Task directions: Pull every line with "acide" from the material.

Material for the task:

- Opening Delimiter -

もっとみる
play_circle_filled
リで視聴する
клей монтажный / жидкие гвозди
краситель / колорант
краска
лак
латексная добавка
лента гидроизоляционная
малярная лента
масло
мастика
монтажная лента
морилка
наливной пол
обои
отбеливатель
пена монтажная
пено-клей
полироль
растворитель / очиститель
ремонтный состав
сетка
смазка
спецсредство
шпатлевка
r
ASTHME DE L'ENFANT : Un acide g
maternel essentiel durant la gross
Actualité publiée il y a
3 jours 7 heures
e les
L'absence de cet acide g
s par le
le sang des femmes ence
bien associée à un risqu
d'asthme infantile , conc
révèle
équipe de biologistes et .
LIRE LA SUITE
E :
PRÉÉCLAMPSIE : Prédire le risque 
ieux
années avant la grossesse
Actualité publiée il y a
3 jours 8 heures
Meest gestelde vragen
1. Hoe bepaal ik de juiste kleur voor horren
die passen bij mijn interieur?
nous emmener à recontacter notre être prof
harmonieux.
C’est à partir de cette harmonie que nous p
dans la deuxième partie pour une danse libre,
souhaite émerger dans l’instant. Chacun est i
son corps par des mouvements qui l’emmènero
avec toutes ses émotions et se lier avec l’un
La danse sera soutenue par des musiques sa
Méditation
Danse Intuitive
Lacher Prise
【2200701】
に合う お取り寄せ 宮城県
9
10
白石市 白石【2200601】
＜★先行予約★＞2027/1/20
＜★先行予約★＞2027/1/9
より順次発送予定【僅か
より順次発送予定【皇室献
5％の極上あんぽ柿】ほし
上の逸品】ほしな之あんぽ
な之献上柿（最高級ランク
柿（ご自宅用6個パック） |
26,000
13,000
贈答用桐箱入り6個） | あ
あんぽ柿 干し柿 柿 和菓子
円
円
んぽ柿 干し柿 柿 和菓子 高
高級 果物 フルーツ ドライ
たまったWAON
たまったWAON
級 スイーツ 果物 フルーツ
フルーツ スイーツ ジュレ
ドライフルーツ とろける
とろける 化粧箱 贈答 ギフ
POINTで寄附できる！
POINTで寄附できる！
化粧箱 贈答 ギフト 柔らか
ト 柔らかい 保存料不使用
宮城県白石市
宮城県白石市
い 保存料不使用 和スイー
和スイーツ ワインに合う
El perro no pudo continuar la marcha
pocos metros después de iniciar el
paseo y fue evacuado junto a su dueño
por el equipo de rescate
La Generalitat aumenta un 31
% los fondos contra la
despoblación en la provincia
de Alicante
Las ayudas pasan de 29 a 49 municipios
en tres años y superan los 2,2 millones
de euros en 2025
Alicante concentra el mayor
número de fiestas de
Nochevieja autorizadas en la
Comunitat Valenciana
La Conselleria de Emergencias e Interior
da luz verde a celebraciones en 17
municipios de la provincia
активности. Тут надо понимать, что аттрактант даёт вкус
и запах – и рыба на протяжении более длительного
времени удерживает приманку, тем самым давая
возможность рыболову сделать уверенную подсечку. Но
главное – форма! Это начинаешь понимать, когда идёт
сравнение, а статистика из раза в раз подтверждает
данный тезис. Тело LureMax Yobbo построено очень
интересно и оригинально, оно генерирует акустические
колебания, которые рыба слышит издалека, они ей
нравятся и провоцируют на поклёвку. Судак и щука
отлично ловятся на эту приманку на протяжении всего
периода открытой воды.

- Closing Delimiter -

Output for this task:
ASTHME DE L'ENFANT : Un acide g
L'absence de cet acide g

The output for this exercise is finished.